By AVA TURNQUEST
Tribune Chief Reporter
THE government plans to table legislation on its new immigration policy when the parliament resumes this week, according to Foreign Affairs Minister Fred Mitchell.
Mr Mitchell charged that the controversial policy, which began on November 1, has an 85 per cent approval rating and unanimous support from all mainstream political parties.
While he noted that it was a unique and unprecedented phenomenon, the Fox Hill MP added that his ministry was very sensitive that the widespread consensus is not abused to the detriment of the country’s international reputation.
“While we are the guardians of the country, we have the responsibility to enforce the law,” he said, “but I always talk about balance. Not to be extreme, not to go overboard, always to be sure that our country’s reputation remains that of a humane place where people are treated fairly, regardless of the fact of an infraction.
“Immigration is aware of that, that they have to enforce the law strictly without fear or favour, but there is a mandate to be humane in all of their practices.”
The Fox Hill MP was asked to brief PLP delegates on the policy changes at a special ceremony to commemorate Prime Minister Perry
Christie’s 40th anniversary as a public servant last week.
He underscored the importance of passing legislation concerning new regulations for both the Ministry of Foreign Affairs and the Department of Immigration.
“We have ourselves in the unique position of having an 85 per cent approval rating of this policy, which I think is unprecedented,” he said, “and we have the unanimous support of all of the political parties, the Progressive Liberal Party, the FNM and the DNA all support the policy.
“That is a unique position, one which we could not even accomplish with regard to the right to vote for women, but for immigration we appear all to be united. We are very sensitive to when you have a consensus of this nature, we are very sensitive to not abusing such a consensus. We are dealing with human beings.”
The new measures were announced in the House of Assembly on September 17, and have been criticised by several international human rights groups.
Mr Mitchell confirmed that there have been no reports of abuse concerning the conduct of immigration officers and congratulated officers on their professionalism. He said the government was considering the use of a separate facility to house detainees with children, adding that the current provision is to prioritise their deportation.

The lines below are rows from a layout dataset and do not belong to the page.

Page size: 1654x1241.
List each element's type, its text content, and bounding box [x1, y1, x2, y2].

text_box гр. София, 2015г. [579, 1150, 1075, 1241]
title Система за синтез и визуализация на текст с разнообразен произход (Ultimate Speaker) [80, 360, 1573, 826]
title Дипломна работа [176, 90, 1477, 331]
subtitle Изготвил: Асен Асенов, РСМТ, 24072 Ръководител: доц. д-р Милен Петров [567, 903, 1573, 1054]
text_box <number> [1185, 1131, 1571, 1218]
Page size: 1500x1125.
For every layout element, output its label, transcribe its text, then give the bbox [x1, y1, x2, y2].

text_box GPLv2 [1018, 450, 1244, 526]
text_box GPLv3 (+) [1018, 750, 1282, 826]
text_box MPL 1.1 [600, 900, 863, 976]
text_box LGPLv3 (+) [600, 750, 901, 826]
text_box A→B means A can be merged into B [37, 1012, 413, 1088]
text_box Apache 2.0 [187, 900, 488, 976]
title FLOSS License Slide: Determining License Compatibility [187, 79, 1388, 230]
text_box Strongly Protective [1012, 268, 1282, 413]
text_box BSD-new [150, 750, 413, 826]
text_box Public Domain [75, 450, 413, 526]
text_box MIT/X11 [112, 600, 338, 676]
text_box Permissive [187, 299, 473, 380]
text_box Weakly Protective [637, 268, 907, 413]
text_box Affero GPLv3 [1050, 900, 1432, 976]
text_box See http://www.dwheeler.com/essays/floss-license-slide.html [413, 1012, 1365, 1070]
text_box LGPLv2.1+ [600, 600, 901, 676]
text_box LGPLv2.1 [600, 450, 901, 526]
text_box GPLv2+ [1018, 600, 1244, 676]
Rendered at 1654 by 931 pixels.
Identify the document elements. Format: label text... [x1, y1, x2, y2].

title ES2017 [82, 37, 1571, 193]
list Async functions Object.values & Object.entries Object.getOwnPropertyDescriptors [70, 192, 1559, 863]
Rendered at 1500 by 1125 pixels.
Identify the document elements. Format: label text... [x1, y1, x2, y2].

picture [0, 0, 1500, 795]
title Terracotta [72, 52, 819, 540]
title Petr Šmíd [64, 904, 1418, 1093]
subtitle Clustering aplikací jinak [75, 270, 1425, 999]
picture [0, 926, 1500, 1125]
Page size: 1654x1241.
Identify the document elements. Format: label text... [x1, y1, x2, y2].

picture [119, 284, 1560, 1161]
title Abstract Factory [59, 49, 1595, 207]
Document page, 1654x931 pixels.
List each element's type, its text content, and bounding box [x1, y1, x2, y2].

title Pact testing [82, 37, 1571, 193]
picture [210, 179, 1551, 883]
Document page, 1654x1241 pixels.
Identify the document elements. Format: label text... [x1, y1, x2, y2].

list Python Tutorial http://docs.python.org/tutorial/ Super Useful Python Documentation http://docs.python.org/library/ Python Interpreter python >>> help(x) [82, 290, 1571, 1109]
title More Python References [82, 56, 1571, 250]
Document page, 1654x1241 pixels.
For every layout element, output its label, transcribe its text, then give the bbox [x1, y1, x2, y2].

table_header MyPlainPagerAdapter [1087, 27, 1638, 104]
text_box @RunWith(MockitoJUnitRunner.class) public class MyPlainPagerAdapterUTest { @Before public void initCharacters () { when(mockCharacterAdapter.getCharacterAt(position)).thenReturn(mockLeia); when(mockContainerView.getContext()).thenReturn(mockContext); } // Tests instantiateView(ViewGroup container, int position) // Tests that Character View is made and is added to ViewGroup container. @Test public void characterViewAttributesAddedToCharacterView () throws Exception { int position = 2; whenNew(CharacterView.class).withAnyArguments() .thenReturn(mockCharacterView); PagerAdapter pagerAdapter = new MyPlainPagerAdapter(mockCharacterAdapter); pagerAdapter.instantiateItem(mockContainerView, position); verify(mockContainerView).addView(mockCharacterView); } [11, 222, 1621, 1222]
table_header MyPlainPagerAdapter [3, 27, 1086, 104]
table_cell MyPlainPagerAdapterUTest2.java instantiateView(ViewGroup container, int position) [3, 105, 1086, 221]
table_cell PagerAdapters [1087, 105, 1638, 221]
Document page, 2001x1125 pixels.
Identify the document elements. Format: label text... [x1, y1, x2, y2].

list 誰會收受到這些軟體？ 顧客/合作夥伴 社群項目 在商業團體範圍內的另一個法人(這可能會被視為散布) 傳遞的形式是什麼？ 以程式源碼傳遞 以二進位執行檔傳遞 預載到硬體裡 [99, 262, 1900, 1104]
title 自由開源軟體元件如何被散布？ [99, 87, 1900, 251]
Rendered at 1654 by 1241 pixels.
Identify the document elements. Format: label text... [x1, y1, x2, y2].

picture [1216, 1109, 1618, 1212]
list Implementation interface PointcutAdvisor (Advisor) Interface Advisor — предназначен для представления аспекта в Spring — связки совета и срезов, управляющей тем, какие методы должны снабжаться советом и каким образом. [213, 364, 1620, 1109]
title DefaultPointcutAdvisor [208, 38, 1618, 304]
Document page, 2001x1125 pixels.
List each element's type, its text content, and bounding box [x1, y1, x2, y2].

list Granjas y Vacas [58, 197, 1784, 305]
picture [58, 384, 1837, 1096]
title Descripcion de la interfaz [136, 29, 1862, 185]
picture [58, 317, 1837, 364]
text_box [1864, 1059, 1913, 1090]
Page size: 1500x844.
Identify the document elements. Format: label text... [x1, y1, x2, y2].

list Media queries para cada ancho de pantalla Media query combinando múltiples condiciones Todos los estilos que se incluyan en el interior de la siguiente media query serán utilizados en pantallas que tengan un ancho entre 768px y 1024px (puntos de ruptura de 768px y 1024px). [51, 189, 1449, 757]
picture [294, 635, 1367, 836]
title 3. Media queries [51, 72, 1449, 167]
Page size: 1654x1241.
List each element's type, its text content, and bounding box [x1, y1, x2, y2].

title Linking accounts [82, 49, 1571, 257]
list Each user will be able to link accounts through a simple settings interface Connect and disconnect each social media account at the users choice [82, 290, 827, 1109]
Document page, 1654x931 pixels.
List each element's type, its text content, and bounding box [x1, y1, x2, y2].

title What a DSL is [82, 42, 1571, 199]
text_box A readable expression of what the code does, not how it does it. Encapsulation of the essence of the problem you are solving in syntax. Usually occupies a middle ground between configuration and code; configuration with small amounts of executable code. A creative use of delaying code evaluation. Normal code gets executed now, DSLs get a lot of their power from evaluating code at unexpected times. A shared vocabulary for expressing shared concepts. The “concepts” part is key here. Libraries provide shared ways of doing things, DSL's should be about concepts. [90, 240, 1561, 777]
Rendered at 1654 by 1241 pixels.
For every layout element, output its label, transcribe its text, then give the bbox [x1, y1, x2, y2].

During an interview with The Tribune last month, Haitian Foreign Minister Duly Brutus said the Haitian government did not have the capacity to meet the demands for passports and stressed the need for governmental meetings over the impact of the new policy.
At the PLP headquarters on Friday, Mr Mitchell explained that Haitian president Michel Martelly confirmed that Haiti would be able to handle the demand for passports when he was informed of the policy during a visit to Nassau in July.
He added that Mr Brutus provided similar assurances when they spoke on the sidelines of the United Nations’ General Assembly in September.
Mr Mitchell said: “That’s a technical issue for them (Haiti). The point is everyone in this country (Bahamas) should have a passport of their nationality and so that is the requirement as of November 1. Immigration has a job to do, it is a policing job, it is not a very pleasant thing. It’s a blunt instrument but they are trained in the application of policies which are consistent with the constitution and they have a mandate to be humane in the application of the policies, and everyone is taught that.”
Mr Mitchell maintained that the new policy was not an attempt to target or single out a national group, but a national security measure focused on ensuring that all who live and work in the Bahamas were documented.
He added that all nationalities help to build the country.